+++ Provided text

PricewaterhouseCoopers, a global tax and consulting firm has estimated that migrant remittances to Nigeria could grow to US$34.8 billion by 2023.

According to the report released by the firm, the total remittance flow to Nigeria will grow by almost double from US$18.37 billion in 2019 to US$34.89 billion in 2023.

The breakdown: According to the report, the Sub-Saharan Africa (SSA) region received a small share of the global remittances in 2018, with Nigeria accounting for over a third of the regional inflows. Despite representing a small percentage of global flows, official remittances to SSA grew by 10% ($46 billion) in 2018.

  • According to the International Monetary Fund (IMF), remittances sent to SSA through informal channels, at 45 to 65% of formal flows, are significantly higher than what was obtainable in other regions.
  • India, China, Mexico, the Philippines and Egypt are among the largest remittance recipients globally, collectively accounting for approximately 36% of total inflows.

++++++
+++ Information provided

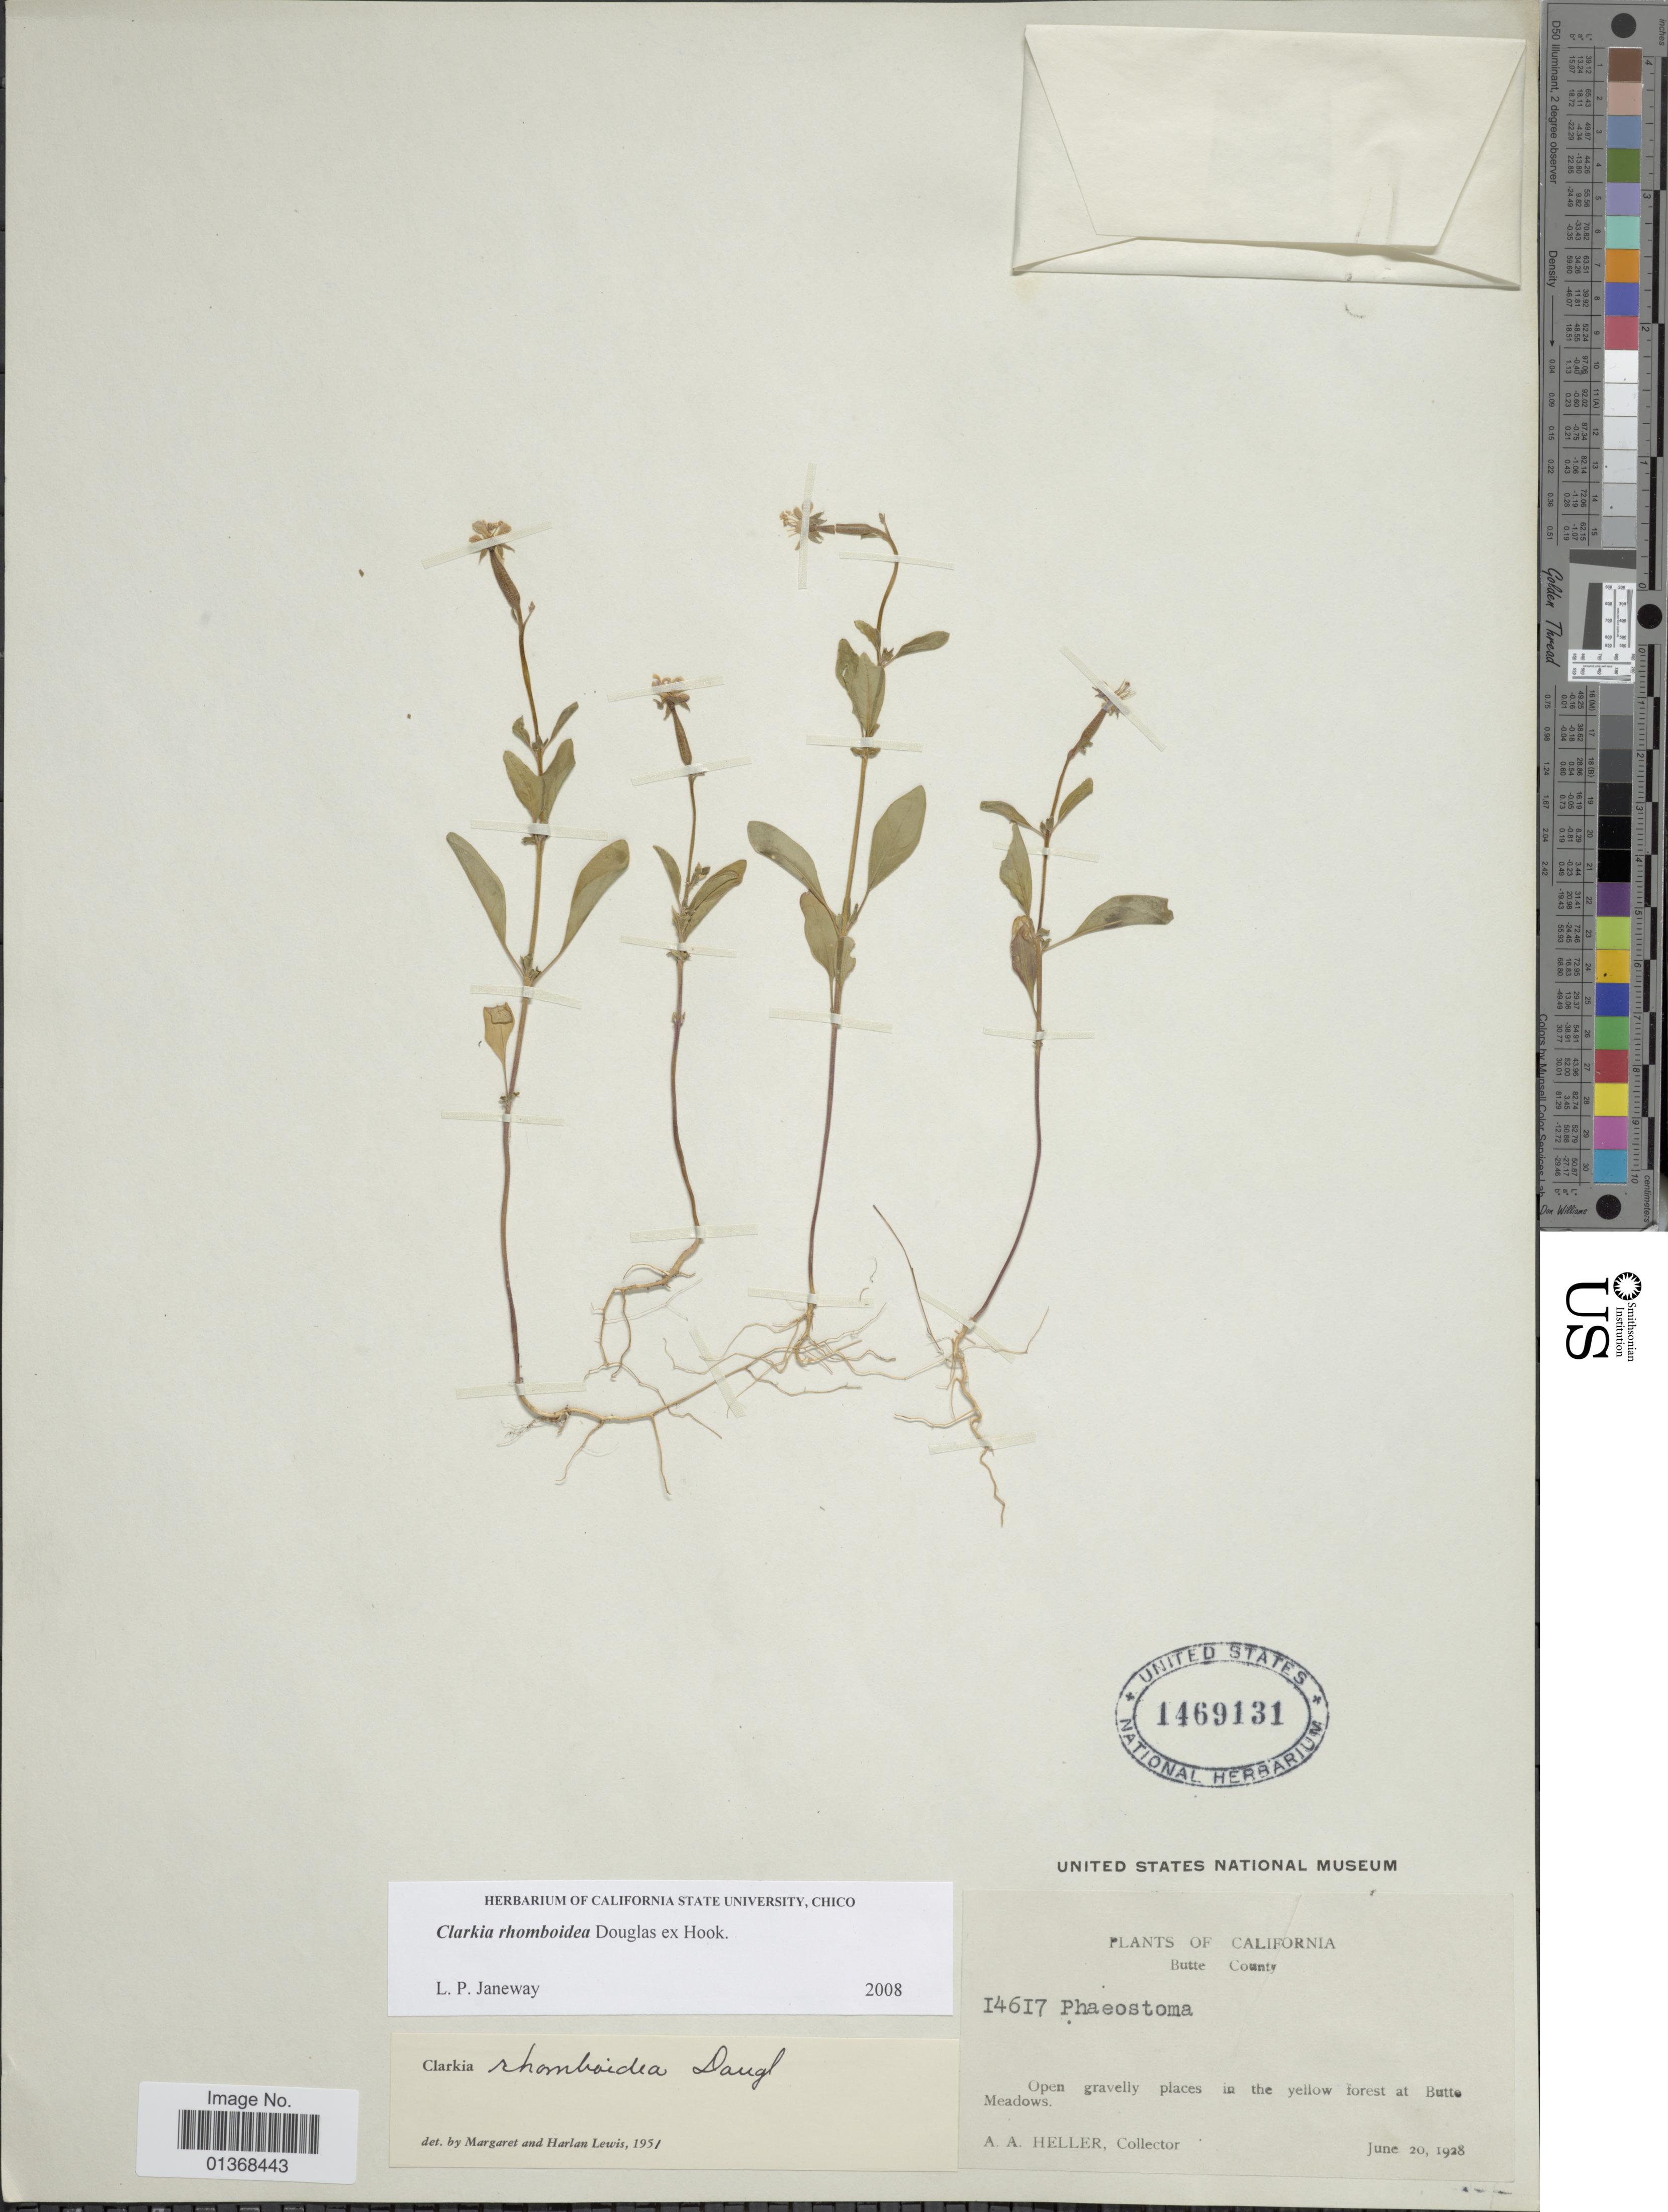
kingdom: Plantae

++++++

--- Objectives ---
[1] In the Nigeria remittance article, shorten the paragraph that begins "The breakdown: According to the report" into a bulleted list that keeps its main facts.
[2] According to the Nigeria remittance article, what was the total remittance flow to Nigeria in 2019?
[3] Pick up the Nigeria remittance article after its last sentence and continue it.
The listing plays no part in this.

--- Replies ---
[1]
- In 2018, Sub-Saharan Africa (SSA) received a small share of global remittances.
- Nigeria accounted for over a third of the region's inflows.
- Official remittances to SSA still grew by 10% ($46 billion) in 2018.

[2] US$18.37 billion.

[3]
  • Egypt and Nigeria account for the largest inflows of remittances in Africa in 2018.
  • In 2017, Nigeria led the Continent in terms of remittance receipts but dropped to second place behind Egypt in 2018.
  • The two main reasons behind this growth are global economic growth, especially in high-income OECD countries and a rise in oil prices, which boosted economic activities in oil-producing countries worldwide.

Why remittances: Basically, remittances represent household income from foreign economies arising mainly from the temporary or permanent movement of people to those economies. Remittances could be in the form of cash or noncash items that flow through formal channels such as electronic wire, or through informal channels, such as money or goods carried across borders.

Generally, the officially recorded remittances are much lower than the actual remittances that take place through unofficial channels.

Remittances play a great role in economies. The report further shows that remittances help poorer recipients meet basic needs, fund cash and non-cash investments, finance education, foster new businesses, service debt and essentially, drive economic growth.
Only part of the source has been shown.